Software Heritage: Analyzing the Global Graph of Public Software Development

le 7 décembre 2022


Campus de Beaulieu Salle Jersey - bât. 12D

Intervention de Stefano Zacchiroli, enseignant-chercheur à Télécom
Paris, Polytechnic Institute of Paris, dans le cadre des séminaires du département Informatique.


The Software Heritage project has assembled the largest existing archive of publicly available software source code and associated development history, for more than 10 billion unique source code files and 2 billion unique commits, coming from more than 190 million software development projects.
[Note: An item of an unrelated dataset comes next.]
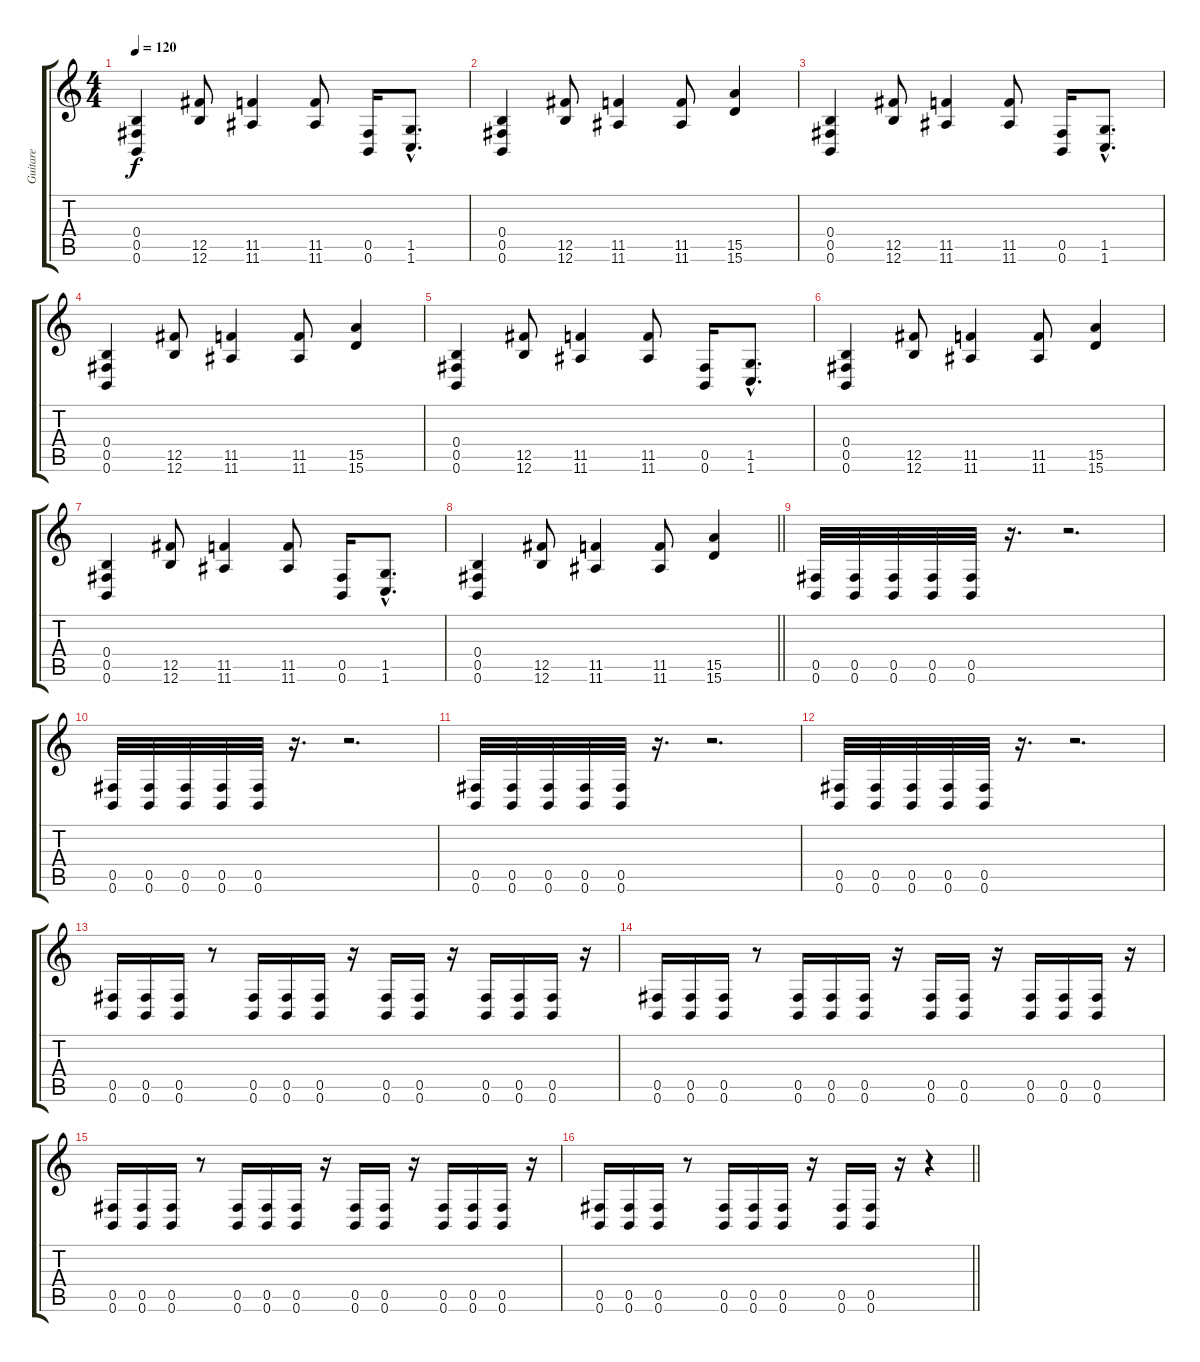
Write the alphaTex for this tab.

 In this talk we will review the project background and current status with a focus on its graph-based data model and its research applications. The archive is a Merkle DAG whose nodes stand for source code development artifacts such as source files, code trees, commits, releases, and version control system (VCS) snapshots. The graph is typed, fully-deduplicated, and global, allowing to keep track of all the different places (e.g., different VCS repositories) from which a given artifacts have been distributed from. The graph is huge, with about 200 billion edges and 20 billion nodes and exponentially growing, doubling every 2 years.

 We will discuss the state-of-the-art of operating, analyzing, and querying the Software Heritage graph, highlighting recent research results obtained using it as a large-scale dataset in the field of  empirical software engineering.